Transcribed page contents:
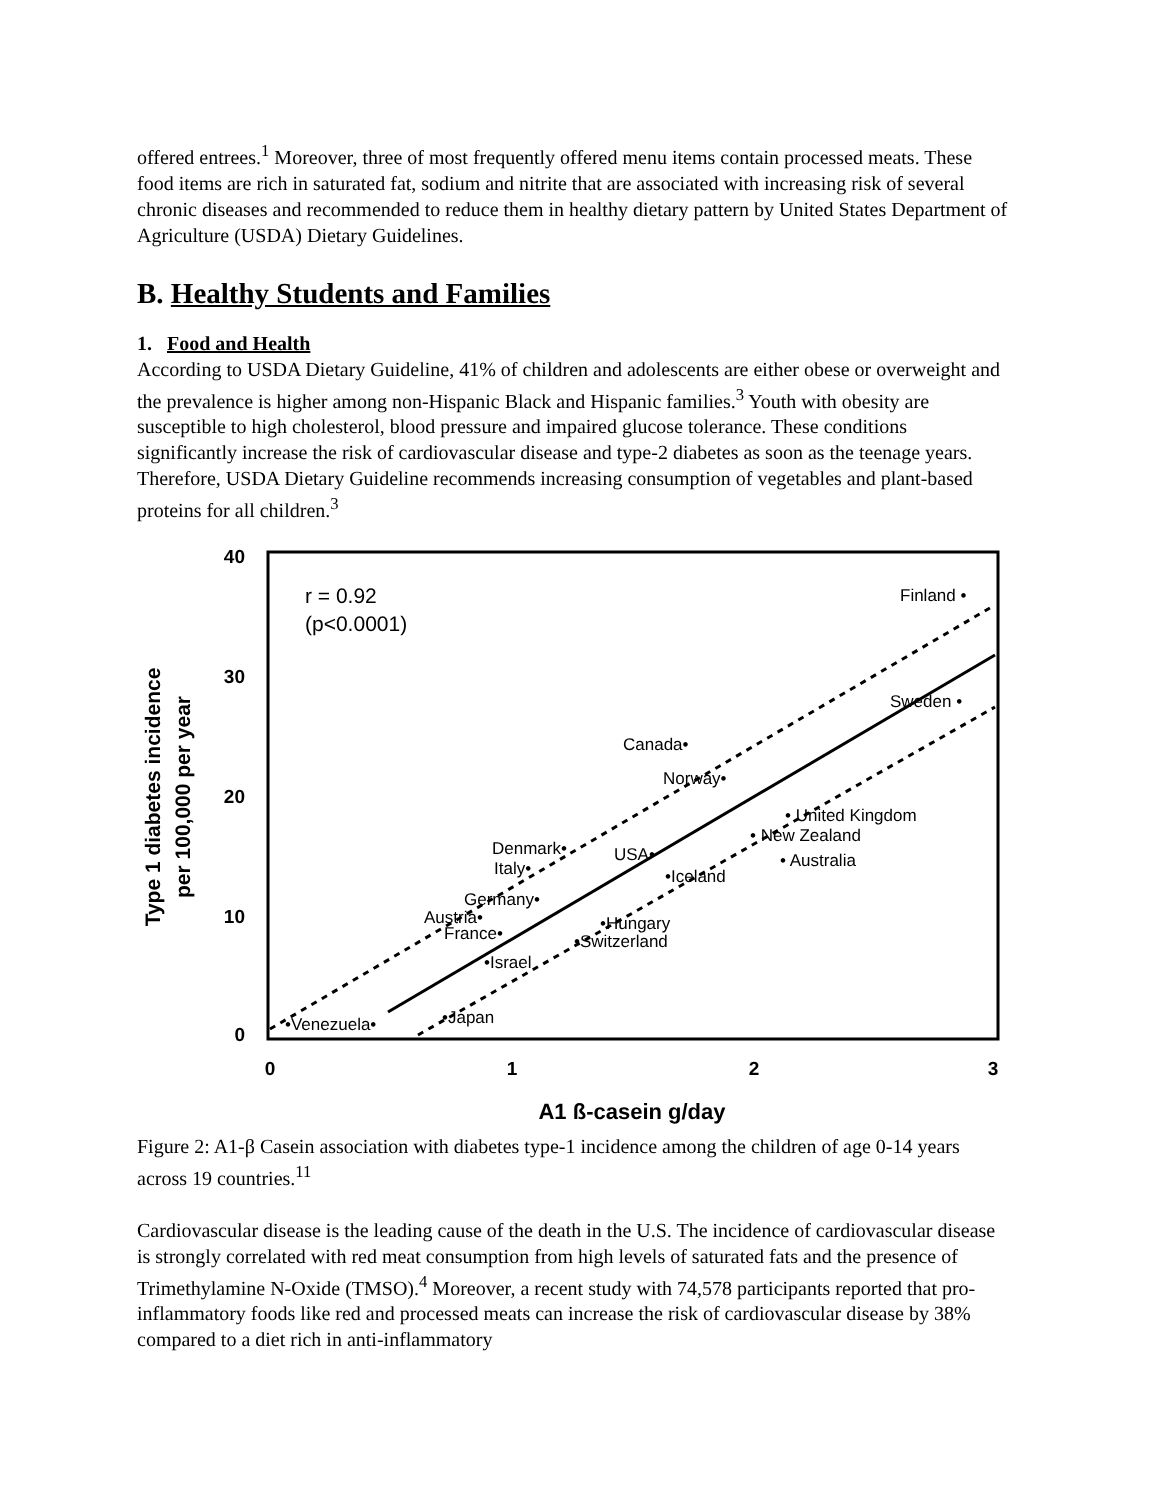offered entrees.<sup>1</sup> Moreover, three of most frequently offered menu items contain processed meats. These food items are rich in saturated fat, sodium and nitrite that are associated with increasing risk of several chronic diseases and recommended to reduce them in healthy dietary pattern by United States Department of Agriculture (USDA) Dietary Guidelines.
B. Healthy Students and Families
1. Food and Health
According to USDA Dietary Guideline, 41% of children and adolescents are either obese or overweight and the prevalence is higher among non-Hispanic Black and Hispanic families.<sup>3</sup> Youth with obesity are susceptible to high cholesterol, blood pressure and impaired glucose tolerance. These conditions significantly increase the risk of cardiovascular disease and type-2 diabetes as soon as the teenage years. Therefore, USDA Dietary Guideline recommends increasing consumption of vegetables and plant-based proteins for all children.<sup>3</sup>
40
30
20
10
0
0
1
2
3
A1 ß-casein g/day
Type 1 diabetes incidence
per 100,000 per year
r = 0.92
(p<0.0001)
Finland •
Sweden •
Canada•
Norway•
• United Kingdom
• New Zealand
• Australia
Denmark•
Italy•
USA•
•Iceland
Germany•
Austria•
France•
•Hungary
•Switzerland
•Israel
•Japan
•Venezuela•
Figure 2: A1-β Casein association with diabetes type-1 incidence among the children of age 0-14 years across 19 countries.<sup>11</sup>
Cardiovascular disease is the leading cause of the death in the U.S. The incidence of cardiovascular disease is strongly correlated with red meat consumption from high levels of saturated fats and the presence of Trimethylamine N-Oxide (TMSO).<sup>4</sup> Moreover, a recent study with 74,578 participants reported that pro-inflammatory foods like red and processed meats can increase the risk of cardiovascular disease by 38% compared to a diet rich in anti-inflammatory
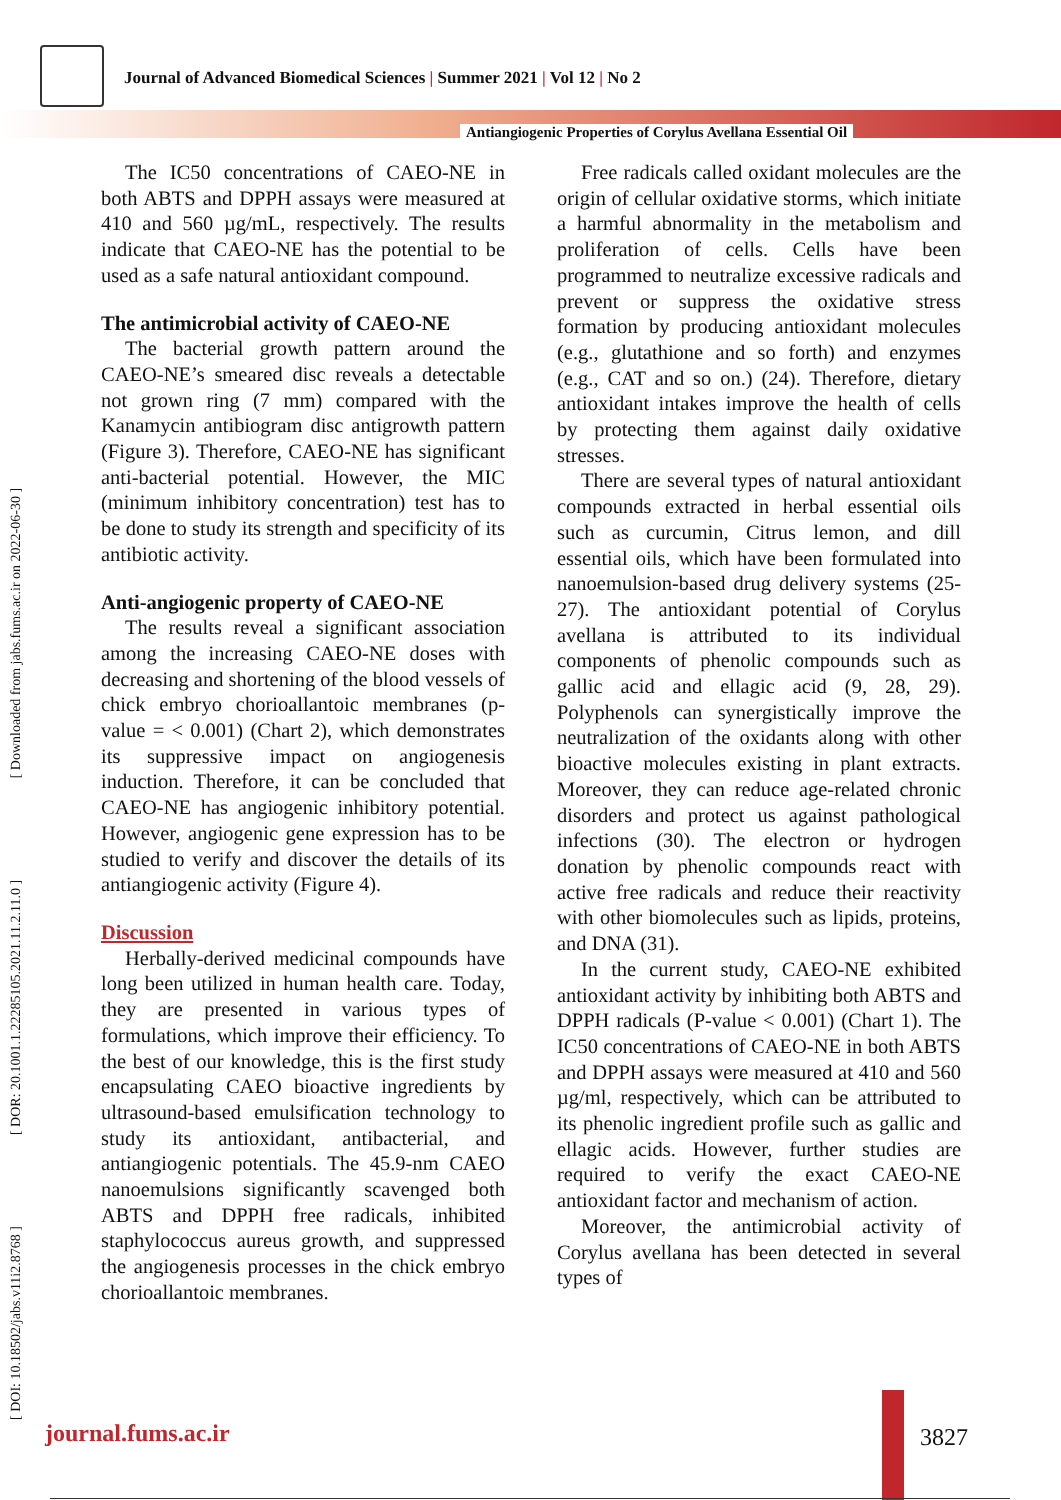Journal of Advanced Biomedical Sciences | Summer 2021 | Vol 12 | No 2
Antiangiogenic Properties of Corylus Avellana Essential Oil
[ DOI: 10.18502/jabs.v11i2.8768 ] [ DOR: 20.1001.1.22285105.2021.11.2.11.0 ] [ Downloaded from jabs.fums.ac.ir on 2022-06-30 ]
The IC50 concentrations of CAEO-NE in both ABTS and DPPH assays were measured at 410 and 560 µg/mL, respectively. The results indicate that CAEO-NE has the potential to be used as a safe natural antioxidant compound.
The antimicrobial activity of CAEO-NE
The bacterial growth pattern around the CAEO-NE’s smeared disc reveals a detectable not grown ring (7 mm) compared with the Kanamycin antibiogram disc antigrowth pattern (Figure 3). Therefore, CAEO-NE has significant anti-bacterial potential. However, the MIC (minimum inhibitory concentration) test has to be done to study its strength and specificity of its antibiotic activity.
Anti-angiogenic property of CAEO-NE
The results reveal a significant association among the increasing CAEO-NE doses with decreasing and shortening of the blood vessels of chick embryo chorioallantoic membranes (p-value = < 0.001) (Chart 2), which demonstrates its suppressive impact on angiogenesis induction. Therefore, it can be concluded that CAEO-NE has angiogenic inhibitory potential. However, angiogenic gene expression has to be studied to verify and discover the details of its antiangiogenic activity (Figure 4).
Discussion
Herbally-derived medicinal compounds have long been utilized in human health care. Today, they are presented in various types of formulations, which improve their efficiency. To the best of our knowledge, this is the first study encapsulating CAEO bioactive ingredients by ultrasound-based emulsification technology to study its antioxidant, antibacterial, and antiangiogenic potentials. The 45.9-nm CAEO nanoemulsions significantly scavenged both ABTS and DPPH free radicals, inhibited staphylococcus aureus growth, and suppressed the angiogenesis processes in the chick embryo chorioallantoic membranes.
Free radicals called oxidant molecules are the origin of cellular oxidative storms, which initiate a harmful abnormality in the metabolism and proliferation of cells. Cells have been programmed to neutralize excessive radicals and prevent or suppress the oxidative stress formation by producing antioxidant molecules (e.g., glutathione and so forth) and enzymes (e.g., CAT and so on.) (24). Therefore, dietary antioxidant intakes improve the health of cells by protecting them against daily oxidative stresses.
There are several types of natural antioxidant compounds extracted in herbal essential oils such as curcumin, Citrus lemon, and dill essential oils, which have been formulated into nanoemulsion-based drug delivery systems (25-27). The antioxidant potential of Corylus avellana is attributed to its individual components of phenolic compounds such as gallic acid and ellagic acid (9, 28, 29). Polyphenols can synergistically improve the neutralization of the oxidants along with other bioactive molecules existing in plant extracts. Moreover, they can reduce age-related chronic disorders and protect us against pathological infections (30). The electron or hydrogen donation by phenolic compounds react with active free radicals and reduce their reactivity with other biomolecules such as lipids, proteins, and DNA (31).
In the current study, CAEO-NE exhibited antioxidant activity by inhibiting both ABTS and DPPH radicals (P-value < 0.001) (Chart 1). The IC50 concentrations of CAEO-NE in both ABTS and DPPH assays were measured at 410 and 560 µg/ml, respectively, which can be attributed to its phenolic ingredient profile such as gallic and ellagic acids. However, further studies are required to verify the exact CAEO-NE antioxidant factor and mechanism of action.
Moreover, the antimicrobial activity of Corylus avellana has been detected in several types of
journal.fums.ac.ir 3827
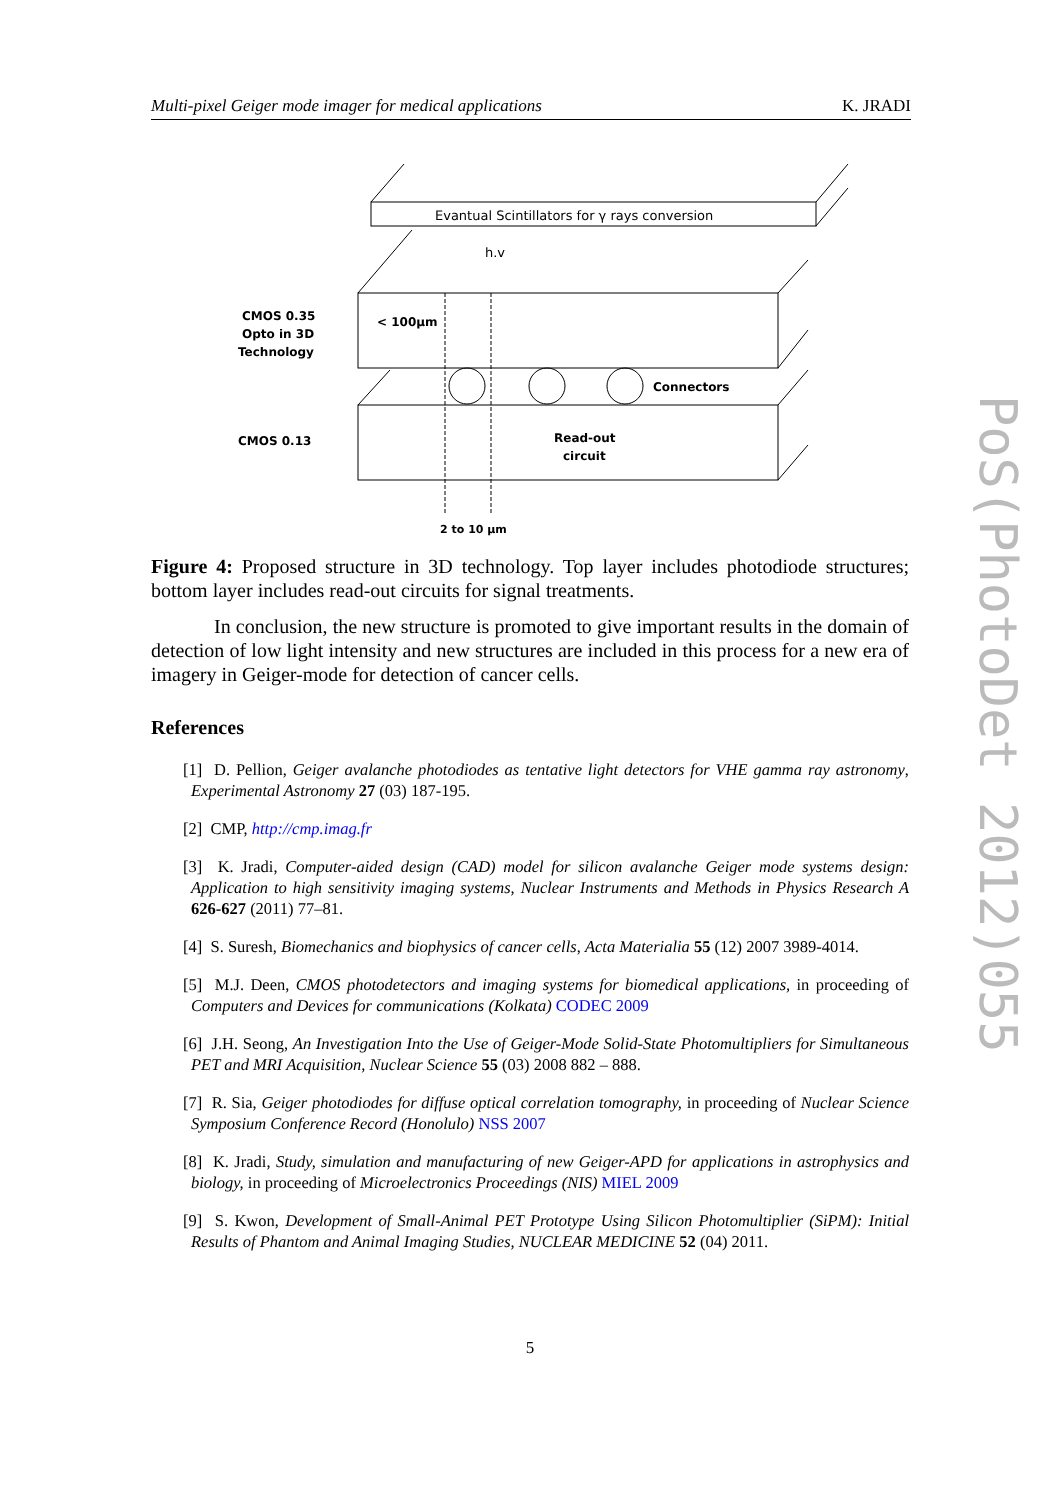Multi-pixel Geiger mode imager for medical applications K. JRADI
Evantual Scintillators for γ rays conversion
h.v
CMOS 0.35
Opto in 3D
Technology
< 100µm
Connectors
CMOS 0.13
Read-out
circuit
2 to 10 µm
Figure 4: Proposed structure in 3D technology. Top layer includes photodiode structures; bottom layer includes read-out circuits for signal treatments.
In conclusion, the new structure is promoted to give important results in the domain of detection of low light intensity and new structures are included in this process for a new era of imagery in Geiger-mode for detection of cancer cells.
References
[1] D. Pellion, Geiger avalanche photodiodes as tentative light detectors for VHE gamma ray astronomy, Experimental Astronomy 27 (03) 187-195.
[2] CMP, http://cmp.imag.fr
[3] K. Jradi, Computer-aided design (CAD) model for silicon avalanche Geiger mode systems design: Application to high sensitivity imaging systems, Nuclear Instruments and Methods in Physics Research A 626-627 (2011) 77–81.
[4] S. Suresh, Biomechanics and biophysics of cancer cells, Acta Materialia 55 (12) 2007 3989-4014.
[5] M.J. Deen, CMOS photodetectors and imaging systems for biomedical applications, in proceeding of Computers and Devices for communications (Kolkata) CODEC 2009
[6] J.H. Seong, An Investigation Into the Use of Geiger-Mode Solid-State Photomultipliers for Simultaneous PET and MRI Acquisition, Nuclear Science 55 (03) 2008 882 – 888.
[7] R. Sia, Geiger photodiodes for diffuse optical correlation tomography, in proceeding of Nuclear Science Symposium Conference Record (Honolulo) NSS 2007
[8] K. Jradi, Study, simulation and manufacturing of new Geiger-APD for applications in astrophysics and biology, in proceeding of Microelectronics Proceedings (NIS) MIEL 2009
[9] S. Kwon, Development of Small-Animal PET Prototype Using Silicon Photomultiplier (SiPM): Initial Results of Phantom and Animal Imaging Studies, NUCLEAR MEDICINE 52 (04) 2011.
PoS(PhotoDet 2012)055
5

Task directions: A clean copy is needed of the lines above from the one with "per 100,000 per year" up to and including the one with "The antimicrobial activity of CAEO-NE". Please set it down exactly, with no pictures.

Solved problem:
per 100,000 per year
r = 0.92
(p<0.0001)
Finland •
Sweden •
Canada•
Norway•
• United Kingdom
• New Zealand
• Australia
Denmark•
Italy•
USA•
•Iceland
Germany•
Austria•
France•
•Hungary
•Switzerland
•Israel
•Japan
•Venezuela•
Figure 2: A1-β Casein association with diabetes type-1 incidence among the children of age 0-14 years across 19 countries.<sup>11</sup>
Cardiovascular disease is the leading cause of the death in the U.S. The incidence of cardiovascular disease is strongly correlated with red meat consumption from high levels of saturated fats and the presence of Trimethylamine N-Oxide (TMSO).<sup>4</sup> Moreover, a recent study with 74,578 participants reported that pro-inflammatory foods like red and processed meats can increase the risk of cardiovascular disease by 38% compared to a diet rich in anti-inflammatory
Journal of Advanced Biomedical Sciences | Summer 2021 | Vol 12 | No 2
Antiangiogenic Properties of Corylus Avellana Essential Oil
[ DOI: 10.18502/jabs.v11i2.8768 ] [ DOR: 20.1001.1.22285105.2021.11.2.11.0 ] [ Downloaded from jabs.fums.ac.ir on 2022-06-30 ]
The IC50 concentrations of CAEO-NE in both ABTS and DPPH assays were measured at 410 and 560 µg/mL, respectively. The results indicate that CAEO-NE has the potential to be used as a safe natural antioxidant compound.
The antimicrobial activity of CAEO-NE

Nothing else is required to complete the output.